En 2013, l’EHESS consacrait un séminaire spécial au plus français des sociologues américains : Howard S. Becker. En 2014, sort l’ouvrage de Jean Peneff, professeur émérite de sociologie, consacré à ce grand sociologue, pianiste de jazz et photographe.
Il faut dire que Howard S. Becker est un sacré personnage ! Musicien de jazz jouant dans des boîtes de striptease dans les années 40, il décide de faire une étude sociologique de ce milieu de la nuit et de sa clientèle. Non seulement, c’est totalement inédit mais il voit son doctorat de sociologie comme un hobby : « le véritable boulot, c’était de jouer du piano ». Il devient finalement professeur à l’université, par un pur hasard (d’après lui) suite à l’accident mortel de son prédécesseur passé sous un autobus. A ce poste, il va rompre avec les codes conventionnels ayant cours à l’université. Il fait cours dans un sous-sol de la fac, abandonne le face-à-face magistral, refuse toutes responsabilités afin de continuer le terrain. Et des terrains, il va en explorer plus d’un : le milieu médical, de l’enseignement, celui des drogués, le monde de l’art… Il ne veut « pas se couper des actifs, des réalités économiques, des conditions ordinaires des salariés. » (p. 47) même s’il « n’interroge guère des personnes inférieures à sa propre condition ». Il reconnaît « Oui j’ai manqué tout ça, mais où était mon matériau ? La classe ouvrière, je ne la connais pas de naissance ; mais les classes moyennes si ! Alors je fais avec les moyens du bord. J’ai observé leur envahissement et la montée des loisirs ; et puis j’ai pressenti l’élimination des barrières entre la vie publique et la vie privée, l’exhibition permanente de soi. » (p. 129)

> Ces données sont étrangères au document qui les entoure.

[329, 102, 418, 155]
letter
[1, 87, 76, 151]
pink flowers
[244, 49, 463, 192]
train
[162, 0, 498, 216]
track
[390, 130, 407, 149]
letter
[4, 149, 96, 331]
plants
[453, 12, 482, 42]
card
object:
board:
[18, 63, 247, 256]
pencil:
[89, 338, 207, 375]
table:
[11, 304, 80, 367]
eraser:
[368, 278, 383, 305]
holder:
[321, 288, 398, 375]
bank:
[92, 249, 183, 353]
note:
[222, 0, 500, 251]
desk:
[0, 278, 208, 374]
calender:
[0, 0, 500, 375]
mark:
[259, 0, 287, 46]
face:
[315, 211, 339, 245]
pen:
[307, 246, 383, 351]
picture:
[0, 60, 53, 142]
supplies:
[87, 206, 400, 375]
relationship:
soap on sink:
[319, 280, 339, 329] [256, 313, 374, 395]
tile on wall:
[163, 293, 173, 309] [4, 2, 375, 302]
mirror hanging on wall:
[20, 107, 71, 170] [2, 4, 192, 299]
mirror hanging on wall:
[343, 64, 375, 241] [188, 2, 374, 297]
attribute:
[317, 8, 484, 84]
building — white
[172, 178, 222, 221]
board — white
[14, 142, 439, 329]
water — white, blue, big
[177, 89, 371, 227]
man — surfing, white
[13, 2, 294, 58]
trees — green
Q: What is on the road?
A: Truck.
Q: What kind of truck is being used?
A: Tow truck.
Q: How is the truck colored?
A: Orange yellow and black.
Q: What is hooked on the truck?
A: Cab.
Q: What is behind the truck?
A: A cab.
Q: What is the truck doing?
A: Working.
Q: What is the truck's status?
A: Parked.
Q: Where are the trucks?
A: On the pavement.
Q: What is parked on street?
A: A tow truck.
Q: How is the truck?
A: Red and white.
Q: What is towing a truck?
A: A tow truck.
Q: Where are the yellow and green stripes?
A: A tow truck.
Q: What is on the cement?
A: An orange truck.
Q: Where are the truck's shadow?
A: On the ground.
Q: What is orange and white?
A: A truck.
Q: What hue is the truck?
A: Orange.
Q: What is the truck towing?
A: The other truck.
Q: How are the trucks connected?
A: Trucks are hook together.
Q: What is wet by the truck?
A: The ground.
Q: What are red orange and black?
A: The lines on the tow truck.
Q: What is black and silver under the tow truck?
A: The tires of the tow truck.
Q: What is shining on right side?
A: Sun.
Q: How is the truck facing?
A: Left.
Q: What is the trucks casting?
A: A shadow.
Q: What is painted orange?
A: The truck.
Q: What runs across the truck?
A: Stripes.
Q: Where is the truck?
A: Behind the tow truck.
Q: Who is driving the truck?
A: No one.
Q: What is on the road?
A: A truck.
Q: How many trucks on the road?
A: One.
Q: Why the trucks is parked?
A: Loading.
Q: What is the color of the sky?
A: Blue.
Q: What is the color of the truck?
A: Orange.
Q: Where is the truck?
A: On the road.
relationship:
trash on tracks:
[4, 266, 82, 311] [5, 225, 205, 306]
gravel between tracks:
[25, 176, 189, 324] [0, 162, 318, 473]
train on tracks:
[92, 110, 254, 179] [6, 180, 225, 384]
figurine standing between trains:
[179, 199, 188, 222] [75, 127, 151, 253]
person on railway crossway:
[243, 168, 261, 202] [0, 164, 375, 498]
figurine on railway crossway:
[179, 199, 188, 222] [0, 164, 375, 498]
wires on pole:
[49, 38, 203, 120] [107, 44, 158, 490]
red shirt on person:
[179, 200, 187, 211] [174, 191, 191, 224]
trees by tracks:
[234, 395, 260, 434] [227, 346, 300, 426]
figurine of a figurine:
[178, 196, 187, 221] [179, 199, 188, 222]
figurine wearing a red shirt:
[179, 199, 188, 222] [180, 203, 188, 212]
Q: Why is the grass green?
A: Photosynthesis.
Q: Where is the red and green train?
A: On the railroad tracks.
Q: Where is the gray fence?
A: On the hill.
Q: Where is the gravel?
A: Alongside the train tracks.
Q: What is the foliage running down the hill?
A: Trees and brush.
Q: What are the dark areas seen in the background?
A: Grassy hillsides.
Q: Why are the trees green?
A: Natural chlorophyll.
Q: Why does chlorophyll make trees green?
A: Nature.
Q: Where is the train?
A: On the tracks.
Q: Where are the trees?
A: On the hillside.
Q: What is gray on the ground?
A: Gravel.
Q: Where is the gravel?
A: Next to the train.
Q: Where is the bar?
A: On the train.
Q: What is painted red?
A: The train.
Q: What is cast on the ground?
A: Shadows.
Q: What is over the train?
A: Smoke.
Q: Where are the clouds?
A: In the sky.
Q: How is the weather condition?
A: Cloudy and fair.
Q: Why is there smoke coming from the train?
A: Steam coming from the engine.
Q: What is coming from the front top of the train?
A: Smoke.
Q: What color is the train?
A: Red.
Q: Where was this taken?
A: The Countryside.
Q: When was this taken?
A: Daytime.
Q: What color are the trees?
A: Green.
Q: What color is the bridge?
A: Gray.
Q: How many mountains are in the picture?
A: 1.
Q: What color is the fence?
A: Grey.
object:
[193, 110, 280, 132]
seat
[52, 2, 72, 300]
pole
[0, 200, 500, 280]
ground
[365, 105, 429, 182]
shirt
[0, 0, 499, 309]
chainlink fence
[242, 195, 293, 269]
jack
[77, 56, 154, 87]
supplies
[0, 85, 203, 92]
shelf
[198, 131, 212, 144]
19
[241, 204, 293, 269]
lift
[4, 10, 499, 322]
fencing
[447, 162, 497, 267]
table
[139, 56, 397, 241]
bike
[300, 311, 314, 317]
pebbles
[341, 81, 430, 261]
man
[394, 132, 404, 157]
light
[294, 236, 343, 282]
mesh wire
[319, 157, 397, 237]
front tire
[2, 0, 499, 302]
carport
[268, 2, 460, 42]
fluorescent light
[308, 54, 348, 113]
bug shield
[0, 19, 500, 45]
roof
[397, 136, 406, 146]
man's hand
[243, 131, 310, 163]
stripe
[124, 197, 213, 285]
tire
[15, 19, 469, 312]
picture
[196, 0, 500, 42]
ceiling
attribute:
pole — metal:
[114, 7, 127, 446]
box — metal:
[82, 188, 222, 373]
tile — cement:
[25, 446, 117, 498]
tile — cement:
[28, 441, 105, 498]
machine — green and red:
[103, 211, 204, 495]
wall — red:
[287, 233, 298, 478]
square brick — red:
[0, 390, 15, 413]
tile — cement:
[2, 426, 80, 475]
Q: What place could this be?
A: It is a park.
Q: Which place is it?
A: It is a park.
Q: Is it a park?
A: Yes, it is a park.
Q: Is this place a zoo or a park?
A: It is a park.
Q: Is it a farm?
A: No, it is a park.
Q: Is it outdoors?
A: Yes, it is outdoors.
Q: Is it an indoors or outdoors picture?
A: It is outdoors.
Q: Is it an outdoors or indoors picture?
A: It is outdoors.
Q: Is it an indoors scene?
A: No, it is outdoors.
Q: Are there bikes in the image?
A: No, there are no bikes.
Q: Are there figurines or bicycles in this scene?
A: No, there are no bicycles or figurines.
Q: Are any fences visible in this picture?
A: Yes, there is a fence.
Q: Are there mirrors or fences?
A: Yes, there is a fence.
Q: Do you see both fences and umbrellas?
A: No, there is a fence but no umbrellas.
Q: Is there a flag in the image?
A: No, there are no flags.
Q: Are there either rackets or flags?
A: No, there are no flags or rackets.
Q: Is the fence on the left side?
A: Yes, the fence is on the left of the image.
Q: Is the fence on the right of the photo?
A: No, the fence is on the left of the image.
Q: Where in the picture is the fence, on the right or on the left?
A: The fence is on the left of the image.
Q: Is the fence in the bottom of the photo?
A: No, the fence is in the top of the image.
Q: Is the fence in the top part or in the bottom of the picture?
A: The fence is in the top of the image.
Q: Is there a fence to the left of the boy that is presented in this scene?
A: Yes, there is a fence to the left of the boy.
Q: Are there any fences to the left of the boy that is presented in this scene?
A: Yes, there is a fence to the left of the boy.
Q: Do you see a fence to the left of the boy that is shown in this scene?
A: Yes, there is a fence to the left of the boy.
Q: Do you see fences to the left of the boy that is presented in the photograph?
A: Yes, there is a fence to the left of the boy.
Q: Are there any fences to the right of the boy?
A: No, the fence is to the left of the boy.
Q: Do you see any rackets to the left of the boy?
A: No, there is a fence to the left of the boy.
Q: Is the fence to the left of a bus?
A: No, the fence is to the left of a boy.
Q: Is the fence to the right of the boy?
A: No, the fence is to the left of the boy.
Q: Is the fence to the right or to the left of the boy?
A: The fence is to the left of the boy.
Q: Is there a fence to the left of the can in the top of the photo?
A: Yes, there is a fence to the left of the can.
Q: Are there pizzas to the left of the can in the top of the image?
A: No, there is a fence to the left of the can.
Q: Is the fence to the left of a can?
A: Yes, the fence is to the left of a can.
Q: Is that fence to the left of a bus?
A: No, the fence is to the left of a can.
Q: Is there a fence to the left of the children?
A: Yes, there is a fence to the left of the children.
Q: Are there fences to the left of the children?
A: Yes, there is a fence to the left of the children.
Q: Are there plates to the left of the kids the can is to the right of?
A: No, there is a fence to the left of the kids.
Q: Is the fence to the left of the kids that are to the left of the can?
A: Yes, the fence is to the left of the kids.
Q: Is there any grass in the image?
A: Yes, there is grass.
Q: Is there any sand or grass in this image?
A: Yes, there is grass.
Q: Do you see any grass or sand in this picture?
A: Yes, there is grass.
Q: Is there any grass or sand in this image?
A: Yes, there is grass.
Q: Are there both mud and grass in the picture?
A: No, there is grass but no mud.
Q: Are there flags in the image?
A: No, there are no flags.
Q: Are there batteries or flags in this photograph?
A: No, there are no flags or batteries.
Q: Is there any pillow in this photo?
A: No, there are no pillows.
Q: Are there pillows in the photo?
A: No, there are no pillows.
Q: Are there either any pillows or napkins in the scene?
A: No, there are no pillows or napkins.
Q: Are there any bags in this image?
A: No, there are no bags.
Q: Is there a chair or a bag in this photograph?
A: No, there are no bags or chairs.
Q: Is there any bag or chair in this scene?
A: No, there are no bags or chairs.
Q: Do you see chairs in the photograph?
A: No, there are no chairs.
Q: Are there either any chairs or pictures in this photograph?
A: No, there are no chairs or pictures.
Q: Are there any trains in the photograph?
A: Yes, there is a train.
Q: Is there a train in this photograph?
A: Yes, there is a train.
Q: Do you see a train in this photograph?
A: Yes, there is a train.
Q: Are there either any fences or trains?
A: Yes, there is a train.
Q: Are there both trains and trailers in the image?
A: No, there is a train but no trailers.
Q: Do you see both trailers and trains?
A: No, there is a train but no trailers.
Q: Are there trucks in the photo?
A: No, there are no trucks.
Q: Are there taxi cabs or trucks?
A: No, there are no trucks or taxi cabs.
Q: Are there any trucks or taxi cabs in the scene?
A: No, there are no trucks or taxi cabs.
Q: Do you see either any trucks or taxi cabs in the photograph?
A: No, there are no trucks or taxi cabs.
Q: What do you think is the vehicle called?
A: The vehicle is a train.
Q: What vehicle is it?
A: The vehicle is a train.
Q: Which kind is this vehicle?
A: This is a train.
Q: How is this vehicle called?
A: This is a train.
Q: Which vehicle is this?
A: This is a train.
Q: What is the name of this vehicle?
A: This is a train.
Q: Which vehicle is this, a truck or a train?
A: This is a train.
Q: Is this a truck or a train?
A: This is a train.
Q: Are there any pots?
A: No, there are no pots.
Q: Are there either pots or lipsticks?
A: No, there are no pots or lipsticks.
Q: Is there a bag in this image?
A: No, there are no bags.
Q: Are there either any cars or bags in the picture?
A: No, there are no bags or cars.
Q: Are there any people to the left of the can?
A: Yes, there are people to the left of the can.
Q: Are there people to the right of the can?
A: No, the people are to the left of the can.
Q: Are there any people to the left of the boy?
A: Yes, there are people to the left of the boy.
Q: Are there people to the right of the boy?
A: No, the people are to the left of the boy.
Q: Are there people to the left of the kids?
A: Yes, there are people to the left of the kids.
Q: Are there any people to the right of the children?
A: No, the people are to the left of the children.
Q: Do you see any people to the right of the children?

L’essentiel de l’ouvrage est consacré aux méthodes expérimentées par Becker : observation participante, interactionnisme et à ses mondes… sans que son style mordant ne puisse être restitué par Peneff. La part faite à la musique est faible dans l’ouvrage, contrairement à ce que le sous-titre laissait présager. La bibliographie qui clôt le livre donnera l’occasion aux lecteurs de continuer la découverte de ce drôle de personnage qui martèle à ses étudiants : « Faites le maximum de terrains, acquerrez la confiance, prenez en mains votre destin professionnel : c’est à vous de le découvrir ! » (p. 134).